### SOURCE DATA
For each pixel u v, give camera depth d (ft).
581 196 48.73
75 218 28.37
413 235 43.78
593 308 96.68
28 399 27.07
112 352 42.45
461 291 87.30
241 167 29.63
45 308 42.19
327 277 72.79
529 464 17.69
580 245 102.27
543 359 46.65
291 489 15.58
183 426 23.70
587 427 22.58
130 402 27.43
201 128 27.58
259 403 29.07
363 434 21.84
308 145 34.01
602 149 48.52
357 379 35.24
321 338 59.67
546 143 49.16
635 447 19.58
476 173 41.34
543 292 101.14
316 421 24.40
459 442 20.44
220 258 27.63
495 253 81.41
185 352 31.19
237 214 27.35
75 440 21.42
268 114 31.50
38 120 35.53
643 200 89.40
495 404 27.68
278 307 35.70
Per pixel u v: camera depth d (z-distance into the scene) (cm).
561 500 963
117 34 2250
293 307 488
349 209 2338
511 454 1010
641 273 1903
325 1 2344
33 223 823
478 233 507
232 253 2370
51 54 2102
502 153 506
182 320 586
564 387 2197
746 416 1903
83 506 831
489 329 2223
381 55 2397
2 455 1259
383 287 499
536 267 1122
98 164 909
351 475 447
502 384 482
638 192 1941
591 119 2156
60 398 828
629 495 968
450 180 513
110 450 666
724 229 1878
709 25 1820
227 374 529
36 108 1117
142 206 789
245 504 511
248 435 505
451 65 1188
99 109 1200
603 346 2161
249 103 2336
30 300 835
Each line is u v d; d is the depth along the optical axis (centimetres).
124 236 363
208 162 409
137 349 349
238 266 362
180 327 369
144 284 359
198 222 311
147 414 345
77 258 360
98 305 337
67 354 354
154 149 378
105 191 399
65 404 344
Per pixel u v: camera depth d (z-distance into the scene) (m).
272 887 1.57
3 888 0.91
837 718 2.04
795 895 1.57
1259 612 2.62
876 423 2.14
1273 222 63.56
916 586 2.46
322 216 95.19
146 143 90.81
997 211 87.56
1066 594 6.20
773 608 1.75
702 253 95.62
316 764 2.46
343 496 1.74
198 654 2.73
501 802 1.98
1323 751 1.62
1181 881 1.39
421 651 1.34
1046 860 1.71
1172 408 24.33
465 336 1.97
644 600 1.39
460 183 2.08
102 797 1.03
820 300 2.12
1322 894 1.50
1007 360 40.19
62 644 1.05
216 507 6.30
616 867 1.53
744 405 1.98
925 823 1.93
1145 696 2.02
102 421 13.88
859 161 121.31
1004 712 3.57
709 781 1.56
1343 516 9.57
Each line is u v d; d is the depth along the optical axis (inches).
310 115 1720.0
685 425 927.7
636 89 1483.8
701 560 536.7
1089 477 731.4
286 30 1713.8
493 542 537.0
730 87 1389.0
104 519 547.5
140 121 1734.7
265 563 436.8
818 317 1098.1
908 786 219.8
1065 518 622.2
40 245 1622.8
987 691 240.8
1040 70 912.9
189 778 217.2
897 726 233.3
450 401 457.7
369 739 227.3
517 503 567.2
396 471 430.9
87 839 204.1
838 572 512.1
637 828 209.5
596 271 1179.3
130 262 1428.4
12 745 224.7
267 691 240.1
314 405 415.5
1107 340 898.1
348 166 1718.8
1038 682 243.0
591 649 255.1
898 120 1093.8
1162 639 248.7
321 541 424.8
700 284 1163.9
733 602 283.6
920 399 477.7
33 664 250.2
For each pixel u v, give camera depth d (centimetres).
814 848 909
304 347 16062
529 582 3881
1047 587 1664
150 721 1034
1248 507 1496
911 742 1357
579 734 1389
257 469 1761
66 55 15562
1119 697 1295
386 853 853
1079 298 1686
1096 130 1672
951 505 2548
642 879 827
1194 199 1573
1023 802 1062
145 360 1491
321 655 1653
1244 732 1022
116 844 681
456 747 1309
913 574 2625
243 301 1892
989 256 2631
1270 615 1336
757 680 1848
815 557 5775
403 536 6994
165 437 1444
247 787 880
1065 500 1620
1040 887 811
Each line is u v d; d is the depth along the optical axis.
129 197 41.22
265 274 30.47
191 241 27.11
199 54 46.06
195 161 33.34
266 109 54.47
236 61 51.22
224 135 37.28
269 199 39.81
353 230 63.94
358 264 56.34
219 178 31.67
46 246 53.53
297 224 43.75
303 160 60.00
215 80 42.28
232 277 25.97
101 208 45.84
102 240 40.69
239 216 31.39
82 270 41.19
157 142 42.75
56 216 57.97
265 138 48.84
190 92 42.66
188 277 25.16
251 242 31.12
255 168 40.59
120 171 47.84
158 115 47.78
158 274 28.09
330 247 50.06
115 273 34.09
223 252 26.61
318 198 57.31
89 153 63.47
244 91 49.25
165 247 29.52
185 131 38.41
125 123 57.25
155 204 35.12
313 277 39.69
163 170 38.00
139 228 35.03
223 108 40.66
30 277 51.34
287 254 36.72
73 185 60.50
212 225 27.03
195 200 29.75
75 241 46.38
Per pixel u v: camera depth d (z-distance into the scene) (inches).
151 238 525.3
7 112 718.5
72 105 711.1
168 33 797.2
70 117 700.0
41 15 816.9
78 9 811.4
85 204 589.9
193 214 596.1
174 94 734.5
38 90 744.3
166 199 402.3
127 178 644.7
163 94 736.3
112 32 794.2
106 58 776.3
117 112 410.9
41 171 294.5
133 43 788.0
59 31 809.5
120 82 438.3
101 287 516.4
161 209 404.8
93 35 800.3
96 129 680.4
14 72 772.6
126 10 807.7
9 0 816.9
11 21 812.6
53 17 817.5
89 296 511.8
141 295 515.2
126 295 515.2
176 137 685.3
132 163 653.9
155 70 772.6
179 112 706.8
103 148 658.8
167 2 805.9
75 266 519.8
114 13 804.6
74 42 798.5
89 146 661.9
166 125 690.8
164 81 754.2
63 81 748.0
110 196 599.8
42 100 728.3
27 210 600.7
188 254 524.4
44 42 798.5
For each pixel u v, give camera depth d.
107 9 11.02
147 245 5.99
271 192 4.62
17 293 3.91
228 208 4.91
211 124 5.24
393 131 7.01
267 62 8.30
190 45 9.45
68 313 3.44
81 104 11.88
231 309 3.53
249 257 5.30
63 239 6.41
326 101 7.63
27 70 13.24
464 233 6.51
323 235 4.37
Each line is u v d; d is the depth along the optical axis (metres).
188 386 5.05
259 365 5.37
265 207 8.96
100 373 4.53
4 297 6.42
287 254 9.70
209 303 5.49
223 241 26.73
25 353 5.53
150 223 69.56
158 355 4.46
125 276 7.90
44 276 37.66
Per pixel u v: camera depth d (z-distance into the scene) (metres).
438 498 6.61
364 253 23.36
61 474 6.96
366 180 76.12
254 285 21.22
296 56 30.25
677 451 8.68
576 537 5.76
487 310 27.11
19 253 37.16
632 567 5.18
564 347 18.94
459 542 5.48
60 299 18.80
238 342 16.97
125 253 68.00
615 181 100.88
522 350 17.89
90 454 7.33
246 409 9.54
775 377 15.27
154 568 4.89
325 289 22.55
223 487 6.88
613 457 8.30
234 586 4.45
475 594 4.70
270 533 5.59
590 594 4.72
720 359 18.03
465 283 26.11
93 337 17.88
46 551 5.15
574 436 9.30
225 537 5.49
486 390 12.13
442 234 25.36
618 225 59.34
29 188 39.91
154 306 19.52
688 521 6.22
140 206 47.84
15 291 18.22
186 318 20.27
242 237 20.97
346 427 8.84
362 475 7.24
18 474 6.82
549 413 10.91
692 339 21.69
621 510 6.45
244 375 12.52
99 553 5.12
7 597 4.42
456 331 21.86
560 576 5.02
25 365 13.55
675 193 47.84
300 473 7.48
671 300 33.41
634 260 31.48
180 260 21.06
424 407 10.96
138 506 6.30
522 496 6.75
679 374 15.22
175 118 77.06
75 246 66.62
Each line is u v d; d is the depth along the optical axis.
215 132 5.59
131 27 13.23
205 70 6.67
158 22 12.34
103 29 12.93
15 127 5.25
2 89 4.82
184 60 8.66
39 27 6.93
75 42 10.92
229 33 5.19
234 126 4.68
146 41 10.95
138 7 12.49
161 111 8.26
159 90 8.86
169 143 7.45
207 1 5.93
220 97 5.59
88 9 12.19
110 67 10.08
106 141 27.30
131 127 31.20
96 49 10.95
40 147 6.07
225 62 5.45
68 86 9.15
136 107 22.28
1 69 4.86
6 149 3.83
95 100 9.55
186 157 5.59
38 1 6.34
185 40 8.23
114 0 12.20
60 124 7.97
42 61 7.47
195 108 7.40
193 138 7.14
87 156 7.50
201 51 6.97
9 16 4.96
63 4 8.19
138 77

### EXERCISE REQUIREMENTS
The response must consist solely of the lines from the first line of the entries through the line containing "635 447 19.58", repeated exactly.

### RESULT FOR THIS TASK
For each pixel u v, give camera depth d (ft).
581 196 48.73
75 218 28.37
413 235 43.78
593 308 96.68
28 399 27.07
112 352 42.45
461 291 87.30
241 167 29.63
45 308 42.19
327 277 72.79
529 464 17.69
580 245 102.27
543 359 46.65
291 489 15.58
183 426 23.70
587 427 22.58
130 402 27.43
201 128 27.58
259 403 29.07
363 434 21.84
308 145 34.01
602 149 48.52
357 379 35.24
321 338 59.67
546 143 49.16
635 447 19.58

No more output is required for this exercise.